7. Words and phrases to avoid
We all have pet hates and phrases we just don’t want to see. There are also several words that have fallen out of fashion either in the industry or in society as a whole. You know the ones. Language evolves and changes to suit the times, so make sure you’re rolling with it. Create and add to an alphabetical list of anything you don’t want your writers to use.
8. Styles for your brand and product names
This seems obvious, maybe, but it’s surprising how many in-house writers get their brands and product names wrong.
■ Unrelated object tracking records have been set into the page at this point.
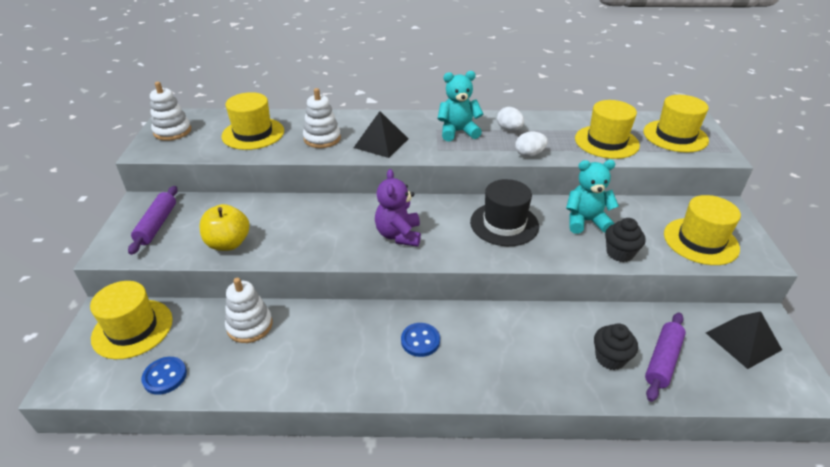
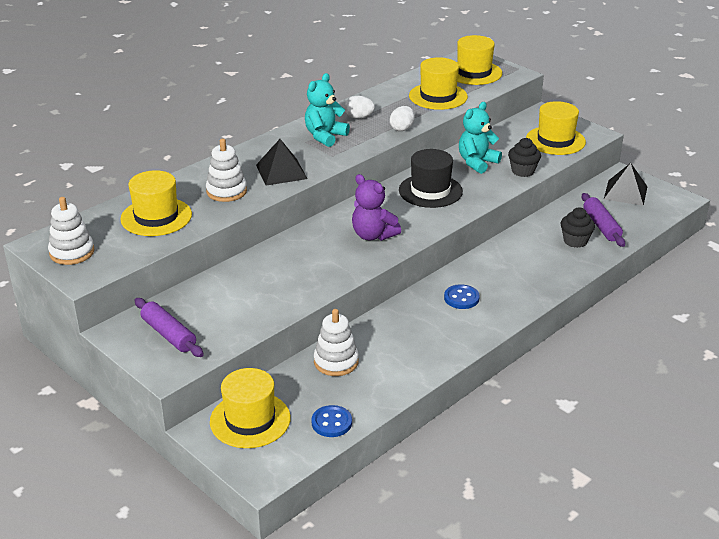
camera: 45 degrees left, 5 degrees down
(228, 243) = (257, 310): yellow apple -> none

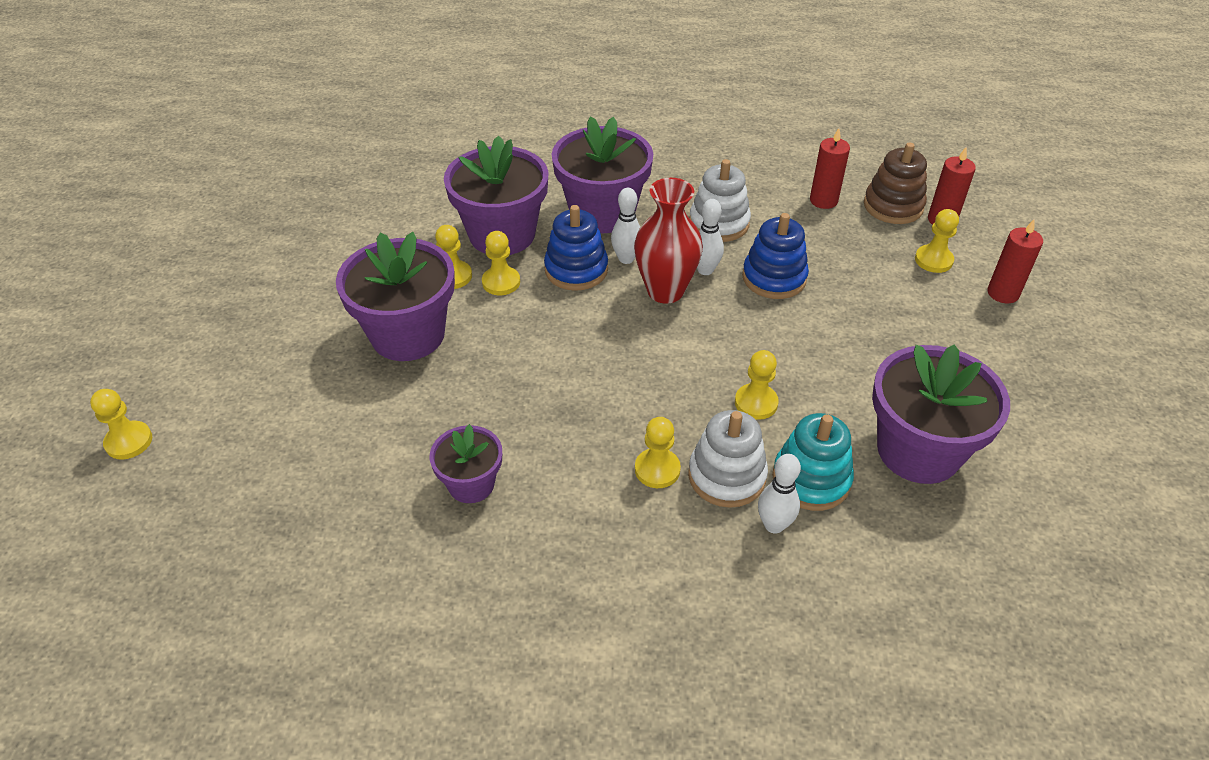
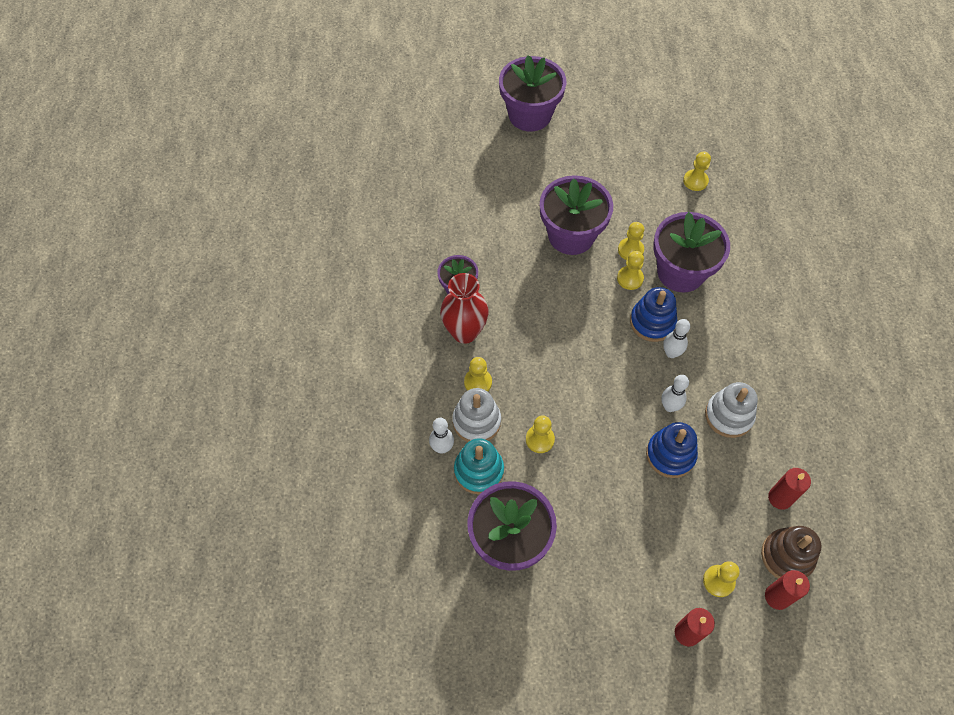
camera: 85 degrees right, 15 degrees up
(129, 441) = (472, 128): yellow pawn -> yellow pawn (695, 181)
(602, 213) = (721, 333): purple flower pot -> purple flower pot (530, 115)
(665, 291) = (641, 380): red vase -> red vase (464, 332)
It’s not a surprise when you think that we so often refer to a product or project in an in-house shorthand rather than use the full title.
Add a list of all brands and products written at the end of the document, presenting them exactly as you want to see them in communication with the customer. Add new ones as they appear.
So there you have it. How to write your in-house style guide and launch your company into the world with its very own, very consistent personality.